● Required work: Could you reproduce the data verbatim, from the line containing "monthly_download_resource" through the line containing "How many distinct data groups are displayed?", with both of those lines included?

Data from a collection
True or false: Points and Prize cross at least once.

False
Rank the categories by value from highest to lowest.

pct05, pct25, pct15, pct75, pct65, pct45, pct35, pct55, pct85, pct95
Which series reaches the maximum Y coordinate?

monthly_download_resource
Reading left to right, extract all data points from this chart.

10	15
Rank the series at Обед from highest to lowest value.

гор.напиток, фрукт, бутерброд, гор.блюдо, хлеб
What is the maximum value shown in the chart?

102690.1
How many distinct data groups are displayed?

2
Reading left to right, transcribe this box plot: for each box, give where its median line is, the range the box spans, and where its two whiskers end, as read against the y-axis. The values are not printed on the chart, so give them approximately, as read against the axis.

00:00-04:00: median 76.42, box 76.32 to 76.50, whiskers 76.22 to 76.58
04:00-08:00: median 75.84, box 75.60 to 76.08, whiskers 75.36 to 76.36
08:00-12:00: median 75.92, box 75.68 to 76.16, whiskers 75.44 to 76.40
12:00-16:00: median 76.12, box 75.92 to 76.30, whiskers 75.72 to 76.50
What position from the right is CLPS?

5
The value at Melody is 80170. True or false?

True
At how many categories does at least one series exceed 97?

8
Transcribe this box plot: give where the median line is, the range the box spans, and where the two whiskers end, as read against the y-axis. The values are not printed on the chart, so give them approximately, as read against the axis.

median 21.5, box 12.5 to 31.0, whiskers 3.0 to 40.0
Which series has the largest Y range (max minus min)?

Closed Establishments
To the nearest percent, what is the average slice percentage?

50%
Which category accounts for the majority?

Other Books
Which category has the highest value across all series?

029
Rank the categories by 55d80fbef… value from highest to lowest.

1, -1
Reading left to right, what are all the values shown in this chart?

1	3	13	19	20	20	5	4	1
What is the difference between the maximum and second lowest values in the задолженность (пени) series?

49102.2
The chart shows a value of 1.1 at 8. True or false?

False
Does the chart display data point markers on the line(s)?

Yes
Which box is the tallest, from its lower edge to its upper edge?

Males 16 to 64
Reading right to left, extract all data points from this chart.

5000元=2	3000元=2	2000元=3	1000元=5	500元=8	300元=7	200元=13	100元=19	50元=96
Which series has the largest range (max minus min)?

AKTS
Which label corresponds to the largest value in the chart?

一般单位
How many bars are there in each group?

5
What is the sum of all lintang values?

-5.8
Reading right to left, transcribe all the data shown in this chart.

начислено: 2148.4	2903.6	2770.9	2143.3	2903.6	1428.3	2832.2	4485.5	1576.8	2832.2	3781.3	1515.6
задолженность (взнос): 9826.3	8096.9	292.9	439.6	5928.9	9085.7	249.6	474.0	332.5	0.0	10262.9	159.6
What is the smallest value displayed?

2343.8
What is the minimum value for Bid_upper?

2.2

● Solution below:
monthly_download_resource
Reading left to right, extract all data points from this chart.

10	15
Rank the series at Обед from highest to lowest value.

гор.напиток, фрукт, бутерброд, гор.блюдо, хлеб
What is the maximum value shown in the chart?

102690.1
How many distinct data groups are displayed?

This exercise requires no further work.